10
votes

We have a spark streaming application which is a long running task. The event log is pointed to hdfs location hdfs://spark-history, the application_XXX.inprogress file is being created in it when we start streaming application and size of the file growing up to 70GB. To delete the log file we are stopping spark streaming application and clearing it. Is there any way to automate this process with out stopping or restarting application. We have configured the spark.history.fs.cleaner.enabled=true with cleaning interval as 1 day and max Age as 2 days. however it is not cleaning the .inprogress file. we are using spark 1.6.2 version. We are running the spark on yarn and deployed in cluster mode.

1
What is retention policy for hdfs log storage ?FaigB

1 Answers

3
votes

This issue you have to do some changes in few configurations, you have to add few changes to your file yarn-default.xml. In this file you need to change this row or add this row:

yarn.nodemanager.log-aggregation.roll-monitoring-interval-seconds=3600

This modification will aggregate your files to you, this will allow you to see the data via yarn logs -applicationId YOUR_APP_ID

This is the first step. You can see a little about this here.

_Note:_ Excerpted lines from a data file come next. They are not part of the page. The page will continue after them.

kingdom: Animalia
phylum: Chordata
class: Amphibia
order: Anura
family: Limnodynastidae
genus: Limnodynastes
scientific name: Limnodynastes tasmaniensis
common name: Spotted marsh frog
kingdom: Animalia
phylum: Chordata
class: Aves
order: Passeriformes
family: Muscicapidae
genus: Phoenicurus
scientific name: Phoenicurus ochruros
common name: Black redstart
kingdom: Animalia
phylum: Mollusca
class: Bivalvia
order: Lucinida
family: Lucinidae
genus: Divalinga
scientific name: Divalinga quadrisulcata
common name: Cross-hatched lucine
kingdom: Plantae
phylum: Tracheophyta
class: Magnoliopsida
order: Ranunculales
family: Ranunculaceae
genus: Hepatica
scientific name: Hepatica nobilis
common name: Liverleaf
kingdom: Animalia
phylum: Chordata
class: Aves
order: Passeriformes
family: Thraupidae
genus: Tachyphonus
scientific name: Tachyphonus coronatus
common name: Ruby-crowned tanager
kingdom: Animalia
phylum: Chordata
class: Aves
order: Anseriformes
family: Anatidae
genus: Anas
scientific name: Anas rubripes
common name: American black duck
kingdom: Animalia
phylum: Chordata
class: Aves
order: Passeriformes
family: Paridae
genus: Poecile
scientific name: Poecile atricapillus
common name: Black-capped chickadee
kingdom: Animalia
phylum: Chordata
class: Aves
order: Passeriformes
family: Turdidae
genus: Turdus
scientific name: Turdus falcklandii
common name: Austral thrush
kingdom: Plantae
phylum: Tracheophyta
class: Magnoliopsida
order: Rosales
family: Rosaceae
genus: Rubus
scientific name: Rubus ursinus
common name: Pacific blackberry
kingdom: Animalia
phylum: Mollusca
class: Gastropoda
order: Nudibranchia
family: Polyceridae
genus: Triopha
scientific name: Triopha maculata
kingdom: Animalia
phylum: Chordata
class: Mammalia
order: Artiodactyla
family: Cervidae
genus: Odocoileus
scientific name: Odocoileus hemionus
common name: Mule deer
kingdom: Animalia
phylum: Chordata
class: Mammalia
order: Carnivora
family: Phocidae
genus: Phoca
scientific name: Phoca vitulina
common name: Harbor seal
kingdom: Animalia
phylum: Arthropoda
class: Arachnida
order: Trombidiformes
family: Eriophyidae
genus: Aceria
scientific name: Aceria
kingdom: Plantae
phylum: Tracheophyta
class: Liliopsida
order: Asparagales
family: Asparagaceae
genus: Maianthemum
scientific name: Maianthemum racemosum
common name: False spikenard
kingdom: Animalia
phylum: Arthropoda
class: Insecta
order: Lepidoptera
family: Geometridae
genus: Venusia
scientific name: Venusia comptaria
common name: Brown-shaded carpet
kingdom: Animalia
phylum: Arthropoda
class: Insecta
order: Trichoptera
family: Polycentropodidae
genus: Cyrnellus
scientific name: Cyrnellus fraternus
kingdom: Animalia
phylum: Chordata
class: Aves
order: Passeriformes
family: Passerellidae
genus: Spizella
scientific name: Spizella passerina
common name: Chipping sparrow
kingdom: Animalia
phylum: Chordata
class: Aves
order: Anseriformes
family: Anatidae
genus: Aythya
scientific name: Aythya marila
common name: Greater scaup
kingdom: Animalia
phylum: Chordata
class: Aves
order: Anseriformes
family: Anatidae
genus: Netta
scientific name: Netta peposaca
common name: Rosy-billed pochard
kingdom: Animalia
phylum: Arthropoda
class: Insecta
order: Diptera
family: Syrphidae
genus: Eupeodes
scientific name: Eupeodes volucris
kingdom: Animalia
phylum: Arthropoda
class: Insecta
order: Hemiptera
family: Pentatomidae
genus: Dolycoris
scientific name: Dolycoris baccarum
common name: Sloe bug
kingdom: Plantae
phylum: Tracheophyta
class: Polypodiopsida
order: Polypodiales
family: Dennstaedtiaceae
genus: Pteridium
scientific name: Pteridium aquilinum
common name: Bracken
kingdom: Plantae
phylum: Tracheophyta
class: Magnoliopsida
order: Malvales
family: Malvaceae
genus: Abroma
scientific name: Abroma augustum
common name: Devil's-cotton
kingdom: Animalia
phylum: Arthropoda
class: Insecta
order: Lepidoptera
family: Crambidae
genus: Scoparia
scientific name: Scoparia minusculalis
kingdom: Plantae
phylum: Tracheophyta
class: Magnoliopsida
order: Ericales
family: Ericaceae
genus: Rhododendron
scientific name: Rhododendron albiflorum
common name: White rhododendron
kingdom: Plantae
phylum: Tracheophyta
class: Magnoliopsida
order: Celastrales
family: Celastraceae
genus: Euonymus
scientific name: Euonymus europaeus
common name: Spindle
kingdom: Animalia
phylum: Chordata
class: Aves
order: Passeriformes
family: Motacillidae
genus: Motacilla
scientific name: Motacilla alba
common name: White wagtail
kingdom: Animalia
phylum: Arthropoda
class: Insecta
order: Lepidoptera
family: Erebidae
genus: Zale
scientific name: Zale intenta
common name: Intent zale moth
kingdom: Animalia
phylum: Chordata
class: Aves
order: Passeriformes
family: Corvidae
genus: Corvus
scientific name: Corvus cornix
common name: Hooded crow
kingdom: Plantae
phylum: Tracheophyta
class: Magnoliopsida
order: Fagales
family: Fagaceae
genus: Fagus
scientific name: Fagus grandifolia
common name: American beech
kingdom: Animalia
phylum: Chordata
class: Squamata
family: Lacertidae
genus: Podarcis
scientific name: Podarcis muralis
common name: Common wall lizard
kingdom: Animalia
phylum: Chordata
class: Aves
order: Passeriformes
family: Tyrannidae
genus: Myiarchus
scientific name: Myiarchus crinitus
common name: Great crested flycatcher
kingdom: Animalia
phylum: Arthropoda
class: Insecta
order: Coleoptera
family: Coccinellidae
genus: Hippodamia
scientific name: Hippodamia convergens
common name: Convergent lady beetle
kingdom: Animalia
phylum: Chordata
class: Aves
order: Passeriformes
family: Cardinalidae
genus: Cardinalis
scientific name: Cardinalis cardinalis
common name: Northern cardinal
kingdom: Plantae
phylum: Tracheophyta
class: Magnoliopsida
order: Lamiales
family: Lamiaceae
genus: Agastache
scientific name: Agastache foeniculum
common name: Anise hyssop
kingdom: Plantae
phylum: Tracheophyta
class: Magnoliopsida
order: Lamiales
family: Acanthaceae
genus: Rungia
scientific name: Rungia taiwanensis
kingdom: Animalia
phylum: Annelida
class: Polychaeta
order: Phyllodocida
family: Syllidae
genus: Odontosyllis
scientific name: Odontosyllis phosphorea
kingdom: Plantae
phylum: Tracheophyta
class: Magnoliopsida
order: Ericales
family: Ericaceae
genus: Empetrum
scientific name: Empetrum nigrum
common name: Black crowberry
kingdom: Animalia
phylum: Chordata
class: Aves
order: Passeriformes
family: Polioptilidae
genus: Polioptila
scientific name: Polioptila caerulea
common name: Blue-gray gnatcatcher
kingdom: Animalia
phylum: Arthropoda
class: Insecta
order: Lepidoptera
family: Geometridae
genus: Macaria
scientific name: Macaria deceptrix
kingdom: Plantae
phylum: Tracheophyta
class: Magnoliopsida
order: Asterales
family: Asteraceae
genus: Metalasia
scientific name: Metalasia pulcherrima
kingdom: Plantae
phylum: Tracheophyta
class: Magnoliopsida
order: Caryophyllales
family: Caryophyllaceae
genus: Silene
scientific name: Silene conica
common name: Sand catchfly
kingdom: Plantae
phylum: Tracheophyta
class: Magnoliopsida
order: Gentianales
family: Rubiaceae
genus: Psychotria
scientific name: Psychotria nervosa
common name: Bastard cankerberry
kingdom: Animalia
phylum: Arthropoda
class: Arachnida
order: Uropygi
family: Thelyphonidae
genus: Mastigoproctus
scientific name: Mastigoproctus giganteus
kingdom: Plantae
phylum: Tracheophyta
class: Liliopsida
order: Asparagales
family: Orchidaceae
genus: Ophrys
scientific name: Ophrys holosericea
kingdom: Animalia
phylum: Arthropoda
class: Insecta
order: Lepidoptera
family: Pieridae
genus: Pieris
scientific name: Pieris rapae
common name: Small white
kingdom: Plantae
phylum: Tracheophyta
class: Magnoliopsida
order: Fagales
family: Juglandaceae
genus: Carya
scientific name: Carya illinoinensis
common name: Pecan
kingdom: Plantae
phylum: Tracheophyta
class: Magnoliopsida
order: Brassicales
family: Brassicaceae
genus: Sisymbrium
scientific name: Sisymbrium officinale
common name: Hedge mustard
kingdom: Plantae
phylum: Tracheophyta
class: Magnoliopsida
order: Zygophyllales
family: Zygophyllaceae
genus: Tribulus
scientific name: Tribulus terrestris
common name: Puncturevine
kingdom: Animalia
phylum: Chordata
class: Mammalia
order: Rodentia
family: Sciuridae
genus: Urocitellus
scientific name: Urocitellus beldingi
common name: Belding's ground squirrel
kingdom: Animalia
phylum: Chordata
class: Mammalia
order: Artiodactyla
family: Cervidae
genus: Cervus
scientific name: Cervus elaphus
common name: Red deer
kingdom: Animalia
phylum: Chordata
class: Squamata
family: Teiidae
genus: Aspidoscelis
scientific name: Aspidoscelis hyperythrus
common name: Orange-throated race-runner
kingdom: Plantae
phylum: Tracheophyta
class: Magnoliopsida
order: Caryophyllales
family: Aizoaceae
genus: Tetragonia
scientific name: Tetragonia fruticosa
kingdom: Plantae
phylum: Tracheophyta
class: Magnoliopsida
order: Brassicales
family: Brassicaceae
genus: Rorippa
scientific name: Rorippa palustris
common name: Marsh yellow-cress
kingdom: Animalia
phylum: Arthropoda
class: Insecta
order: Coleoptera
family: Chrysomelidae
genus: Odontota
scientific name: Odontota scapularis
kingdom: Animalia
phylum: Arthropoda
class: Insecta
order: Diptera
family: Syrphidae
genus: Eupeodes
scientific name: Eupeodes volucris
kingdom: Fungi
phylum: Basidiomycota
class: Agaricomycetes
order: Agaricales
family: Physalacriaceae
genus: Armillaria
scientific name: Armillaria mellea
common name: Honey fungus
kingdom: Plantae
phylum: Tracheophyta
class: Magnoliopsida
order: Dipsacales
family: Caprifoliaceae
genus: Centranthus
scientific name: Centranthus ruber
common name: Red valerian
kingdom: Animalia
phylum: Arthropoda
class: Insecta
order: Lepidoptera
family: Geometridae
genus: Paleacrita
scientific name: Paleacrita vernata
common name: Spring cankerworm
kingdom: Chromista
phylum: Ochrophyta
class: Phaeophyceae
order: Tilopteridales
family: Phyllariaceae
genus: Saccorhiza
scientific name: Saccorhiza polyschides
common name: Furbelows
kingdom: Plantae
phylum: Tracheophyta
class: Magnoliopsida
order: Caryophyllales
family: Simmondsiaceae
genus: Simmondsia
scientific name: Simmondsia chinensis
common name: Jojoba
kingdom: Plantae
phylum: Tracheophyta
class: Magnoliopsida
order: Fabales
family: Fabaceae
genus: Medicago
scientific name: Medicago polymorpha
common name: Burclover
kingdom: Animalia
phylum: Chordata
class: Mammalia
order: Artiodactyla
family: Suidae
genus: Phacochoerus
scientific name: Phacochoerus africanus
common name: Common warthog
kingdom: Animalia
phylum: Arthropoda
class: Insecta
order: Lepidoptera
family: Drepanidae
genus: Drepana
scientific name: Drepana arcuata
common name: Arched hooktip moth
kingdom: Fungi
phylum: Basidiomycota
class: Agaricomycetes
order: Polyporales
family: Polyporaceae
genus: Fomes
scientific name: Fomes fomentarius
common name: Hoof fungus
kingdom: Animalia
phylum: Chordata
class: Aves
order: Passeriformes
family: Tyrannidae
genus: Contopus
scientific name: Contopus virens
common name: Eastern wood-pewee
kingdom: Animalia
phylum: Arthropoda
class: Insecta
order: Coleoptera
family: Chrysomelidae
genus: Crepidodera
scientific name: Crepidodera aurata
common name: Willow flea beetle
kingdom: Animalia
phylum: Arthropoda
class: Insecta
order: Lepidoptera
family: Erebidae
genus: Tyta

Seccond Step you need to create a file log4j-driver.property and a log4j-executor.property

In this file you can use this example:

log4j.rootLogger=INFO, rolling
log4j.appender.rolling=org.apache.log4j.RollingFileAppender
log4j.appender.rolling.layout=org.apache.log4j.PatternLayout
log4j.appender.rolling.layout.conversionPattern=[%d] %p %m (%c)%n
log4j.appender.rolling.maxFileSize=50MB
log4j.appender.rolling.maxBackupIndex=5
log4j.appender.rolling.file=/var/log/spark/${dm.logging.name}.log
log4j.appender.rolling.encoding=UTF-8
log4j.logger.org.apache.spark=WARN
log4j.logger.org.eclipse.jetty=WARN
log4j.logger.com.anjuke.dm=${dm.logging.level}

What this rows are saing?

This guy: log4j.appender.rolling.maxFileSize=50MB will create just files with 50MB of size. When a log file reach 50MB it will be closed and a new one will start.

The other row that is relevant is this one: log4j.appender.rolling.maxBackupIndex=5 this means that you will have a backup history of 5 files of 50MB. During the time this will be deleted when a new files start to show.

After you create this log file you need to send this via spark-submit command:

spark-submit
  --master spark://127.0.0.1:7077
  --driver-java-options "-Dlog4j.configuration=file:/path/to/log4j-driver.properties -Ddm.logging.level=DEBUG"
  --conf "spark.executor.extraJavaOptions=-Dlog4j.configuration=file:/path/to/log4j-executor.properties -Ddm.logging.name=myapp -Ddm.logging.level=DEBUG"
  ...

You can create a log file for your Driver and for your Workers. In the command I'm using two different files but you can use the same. For more details you can see here.